Materials co-design of the single-atom catalytic centers and the supports can push the limits of the emerging wearable metal-air batteries. The metal single-atom catalysts are required to be bifunctional with high efficient electrocatalytic activities for both oxygen reduction and evolution reactions (ORR and OER), and preferably non-noble. The supports, on the other hand, in addition to the requirements of being free-standing, flexible and porous, are required to strongly interact with the metal species to prevent their aggregation. However, satisfying these requirements simultaneously is yet challenging. Here, a free-standing 3D nanoporous holey graphene with both N and single-atom Mo dopants is prepared.
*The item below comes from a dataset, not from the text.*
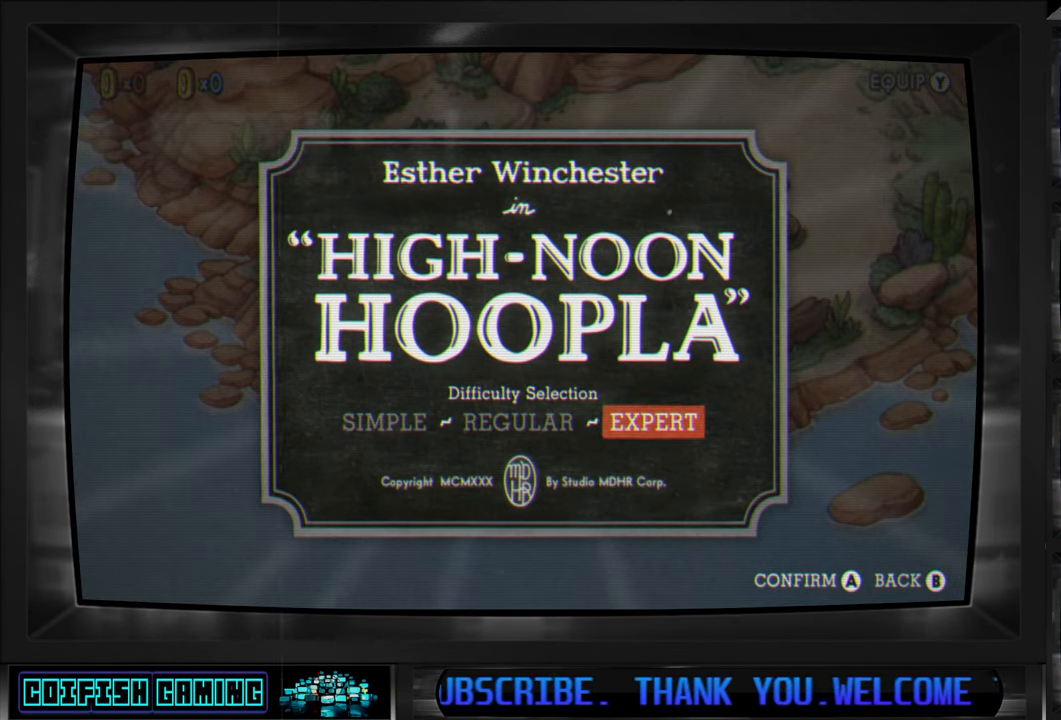
{"buttons": [], "left_stick": "center", "right_stick": "center", "events": [[183, "A", "down"], [367, "A", "up"]]}
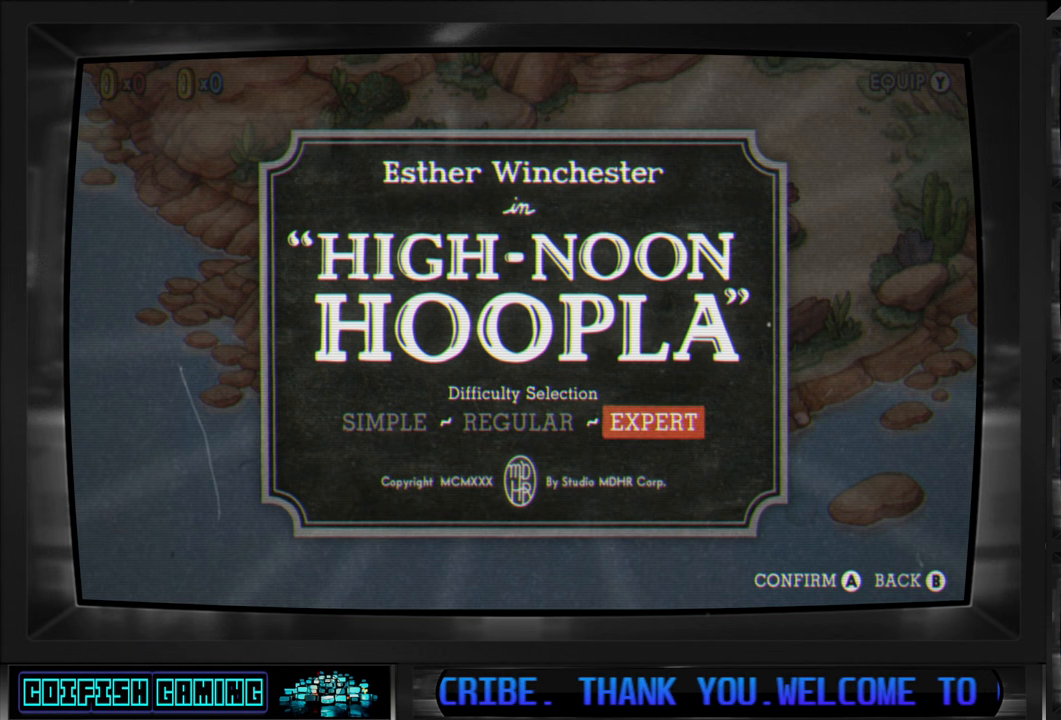
{"buttons": [], "left_stick": "center", "right_stick": "center", "events": []}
The nanoholes are created by chemical vapor deposition method on nanoporous NiMo alloy templates with their surface decorated with catalytically inert SiO2 nanoparticles. The edge-rich graphene induced by the nanoholes facilitates the doping of pyridinic N and single-atom Mo in the fringe near the edges. The resulting N and Mo co-doped nanoporous holey graphene exhibits high bifunctional ORR and OER catalytic activities in alkaline electrolytes. The synergetic effects between N and Mo dopants are also revealed by density functional theory calculations. When incorporated in a solid-state zinc-air battery, the battery is bendable and can be continuously discharged/charged for 88 h with a high power density of 83 mW cm−2. This work provides an efficient route to design metal single atom/cluster doped 3D freestanding nanoporous graphene as flexible electrodes.